Extrait du document:
____________

Où en est le mouvement mondial des Droits de la Nature ? Entre espoirs et déceptions

    L’Équateur a inscrit les droits de la Nature dans sa Constitution en 2008, or qu’en est-il du reste du monde ? En Équateur comme ailleurs, le mouvement des droits de la Nature est très complexe : les avancées juridiques sont concrètes or, en réalité, elles ne garantissent pas le respect de ces dits droits de la nature dans les faits. Un paradoxe intenable propre à l’ère moderne et son économie triomphante, entre espoirs… et déceptions.

    Nous vivons actuellement dans une construction anthropocentrique. L’humain est placé en haut de la pyramide du vivant, alors même que cette conception du rapport au vivant est incompatible avec les conditions de vie sur Terre aujourd’hui. Selon les Maoris, c’est d’ailleurs la relation symbiotique de l’être humain avec l’environnement qui le rend responsable de sa protection, par son rôle de kaitiaki (c’est-à-dire tuteur, gardien). À la pyramide du vivant devrait ainsi se substituer un cercle, sans aucune hiérarchie entre tous les êtres vivants. Or, cette pensée anthropo-centrée, remontant à l’époque des Lumières, est tellement ancrée dans la société qu’elle nous a amenés à vivre dans un système où la Nature est considérée comme inférieure aux humains. Qui plus est, les entreprises, tout comme les humains, ont des droits, alors pourquoi pas la Nature ? Ne faudrait-il pas reconsidérer sa manière de penser et envisager une nouvelle pyramide, où les droits de la Nature surplomberaient ceux des humains et des entreprises, dès lors que sa « survie » garantit aussi la nôtre ? Le droit a toute sa place dans ce processus, or il doit être utilisé de manière efficiente pour être mis en place et respecté

    “Dépassant l’anthropocentrisme écocidaire, la Jurisprudence de la Terre propose le socle d’un cadre juridique et de gouvernance favorisant l’indispensable changement de modèle et la transition vers un contrat naturel. Elle fait entrer l’Humanité dans une nouvelle ère qui, sans gommer les Etats et citoyennetés, la fait grandir en agissant en tant que membre et au service de la Communauté de la Terre.”, N. Blain

    Image tirée du documentaire péruvien « Hija de la laguna », lequel donne à voir la réalité de la lutte des communautés paysannes pour l’eau, contre l’industrie minière en Amérique du Sud.

____________

Données fournies:


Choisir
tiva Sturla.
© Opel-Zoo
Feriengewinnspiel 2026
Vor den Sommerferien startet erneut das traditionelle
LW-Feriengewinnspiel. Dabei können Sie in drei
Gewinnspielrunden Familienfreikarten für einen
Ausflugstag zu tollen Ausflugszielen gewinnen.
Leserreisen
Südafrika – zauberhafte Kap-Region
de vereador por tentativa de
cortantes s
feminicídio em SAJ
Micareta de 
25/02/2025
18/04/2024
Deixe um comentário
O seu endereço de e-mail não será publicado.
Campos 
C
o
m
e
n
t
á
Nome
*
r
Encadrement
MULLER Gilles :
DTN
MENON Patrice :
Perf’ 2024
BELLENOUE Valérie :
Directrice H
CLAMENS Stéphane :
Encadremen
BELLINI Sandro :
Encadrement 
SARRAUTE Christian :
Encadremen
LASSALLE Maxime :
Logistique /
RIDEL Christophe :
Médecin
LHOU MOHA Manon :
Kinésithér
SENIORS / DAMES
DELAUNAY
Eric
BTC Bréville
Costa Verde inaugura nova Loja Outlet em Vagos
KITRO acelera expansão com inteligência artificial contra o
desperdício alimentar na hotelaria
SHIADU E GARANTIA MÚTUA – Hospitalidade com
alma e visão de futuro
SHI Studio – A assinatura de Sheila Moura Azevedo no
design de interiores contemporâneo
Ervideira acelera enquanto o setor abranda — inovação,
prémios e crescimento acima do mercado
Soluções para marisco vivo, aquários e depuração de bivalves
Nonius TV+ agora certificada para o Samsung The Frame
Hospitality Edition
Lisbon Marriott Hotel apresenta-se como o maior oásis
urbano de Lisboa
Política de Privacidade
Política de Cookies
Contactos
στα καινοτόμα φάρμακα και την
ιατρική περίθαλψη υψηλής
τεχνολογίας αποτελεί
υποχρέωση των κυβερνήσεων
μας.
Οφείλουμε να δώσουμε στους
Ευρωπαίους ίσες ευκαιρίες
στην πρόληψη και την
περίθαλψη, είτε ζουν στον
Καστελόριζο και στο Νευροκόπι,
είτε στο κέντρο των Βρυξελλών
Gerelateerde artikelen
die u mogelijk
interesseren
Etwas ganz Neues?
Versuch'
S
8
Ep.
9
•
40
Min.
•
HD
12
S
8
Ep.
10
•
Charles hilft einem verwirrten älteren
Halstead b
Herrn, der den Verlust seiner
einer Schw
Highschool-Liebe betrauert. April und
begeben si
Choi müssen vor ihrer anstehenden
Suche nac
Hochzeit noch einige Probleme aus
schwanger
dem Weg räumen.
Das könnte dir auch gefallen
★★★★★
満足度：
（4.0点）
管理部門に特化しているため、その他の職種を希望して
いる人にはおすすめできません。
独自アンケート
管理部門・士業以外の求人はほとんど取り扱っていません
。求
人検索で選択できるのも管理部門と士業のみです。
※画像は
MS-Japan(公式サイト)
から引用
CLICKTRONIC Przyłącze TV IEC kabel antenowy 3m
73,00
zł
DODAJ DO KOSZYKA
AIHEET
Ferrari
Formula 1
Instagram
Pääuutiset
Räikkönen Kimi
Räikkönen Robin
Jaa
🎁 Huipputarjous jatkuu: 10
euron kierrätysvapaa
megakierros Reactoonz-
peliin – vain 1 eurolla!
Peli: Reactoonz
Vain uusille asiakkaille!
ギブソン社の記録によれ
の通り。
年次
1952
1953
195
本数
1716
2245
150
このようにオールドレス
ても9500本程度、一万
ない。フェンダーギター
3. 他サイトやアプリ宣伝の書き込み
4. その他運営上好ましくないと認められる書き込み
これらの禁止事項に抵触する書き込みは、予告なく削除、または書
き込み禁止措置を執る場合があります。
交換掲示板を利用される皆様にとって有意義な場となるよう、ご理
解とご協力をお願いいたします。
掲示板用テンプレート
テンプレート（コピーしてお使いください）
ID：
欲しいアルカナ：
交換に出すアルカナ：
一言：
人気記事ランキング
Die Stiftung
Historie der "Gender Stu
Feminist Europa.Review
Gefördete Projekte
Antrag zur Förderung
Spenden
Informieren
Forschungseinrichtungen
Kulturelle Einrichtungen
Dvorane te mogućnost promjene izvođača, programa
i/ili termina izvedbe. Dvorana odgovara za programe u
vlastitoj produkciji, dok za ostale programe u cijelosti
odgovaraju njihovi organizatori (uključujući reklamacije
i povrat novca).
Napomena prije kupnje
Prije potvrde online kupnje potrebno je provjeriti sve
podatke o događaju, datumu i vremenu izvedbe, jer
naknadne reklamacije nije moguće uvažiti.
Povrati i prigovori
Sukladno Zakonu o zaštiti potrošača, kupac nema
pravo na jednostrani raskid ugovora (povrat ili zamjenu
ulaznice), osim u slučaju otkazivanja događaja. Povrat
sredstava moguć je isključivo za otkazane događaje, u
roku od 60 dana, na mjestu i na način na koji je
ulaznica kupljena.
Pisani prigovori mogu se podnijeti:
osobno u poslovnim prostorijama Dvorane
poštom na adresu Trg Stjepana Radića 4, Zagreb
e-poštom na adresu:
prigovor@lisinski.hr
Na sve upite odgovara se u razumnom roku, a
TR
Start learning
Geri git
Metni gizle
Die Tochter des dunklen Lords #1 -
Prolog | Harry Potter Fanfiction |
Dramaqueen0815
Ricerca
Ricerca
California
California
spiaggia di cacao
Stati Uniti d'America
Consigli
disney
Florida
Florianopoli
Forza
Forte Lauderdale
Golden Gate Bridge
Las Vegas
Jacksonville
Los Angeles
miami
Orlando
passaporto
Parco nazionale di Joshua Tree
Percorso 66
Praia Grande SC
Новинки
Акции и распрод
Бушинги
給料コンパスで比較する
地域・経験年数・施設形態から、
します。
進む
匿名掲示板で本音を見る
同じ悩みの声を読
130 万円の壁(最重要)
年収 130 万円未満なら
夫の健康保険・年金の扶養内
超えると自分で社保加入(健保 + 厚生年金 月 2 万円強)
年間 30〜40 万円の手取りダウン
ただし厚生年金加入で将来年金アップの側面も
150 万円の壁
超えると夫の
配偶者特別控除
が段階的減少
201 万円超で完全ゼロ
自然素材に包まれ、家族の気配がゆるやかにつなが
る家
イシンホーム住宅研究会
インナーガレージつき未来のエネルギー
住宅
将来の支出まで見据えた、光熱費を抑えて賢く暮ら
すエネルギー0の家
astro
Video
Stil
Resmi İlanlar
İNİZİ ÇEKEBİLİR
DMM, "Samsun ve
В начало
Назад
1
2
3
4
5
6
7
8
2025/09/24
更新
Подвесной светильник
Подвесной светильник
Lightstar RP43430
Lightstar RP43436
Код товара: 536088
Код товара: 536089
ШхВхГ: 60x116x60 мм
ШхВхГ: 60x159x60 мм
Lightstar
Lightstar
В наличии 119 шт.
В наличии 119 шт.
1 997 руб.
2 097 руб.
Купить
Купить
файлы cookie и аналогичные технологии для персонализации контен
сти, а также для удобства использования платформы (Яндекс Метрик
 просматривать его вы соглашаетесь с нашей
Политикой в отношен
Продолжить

____________

Consigne: Reproduisez à l'identique le passage du texte sur les droits de la Nature qui va de « L’Équateur a inscrit » jusqu'à « espoirs… et déceptions. » inclus.

Corrigé:
L’Équateur a inscrit les droits de la Nature dans sa Constitution en 2008, or qu’en est-il du reste du monde ? En Équateur comme ailleurs, le mouvement des droits de la Nature est très complexe : les avancées juridiques sont concrètes or, en réalité, elles ne garantissent pas le respect de ces dits droits de la nature dans les faits. Un paradoxe intenable propre à l’ère moderne et son économie triomphante, entre espoirs… et déceptions.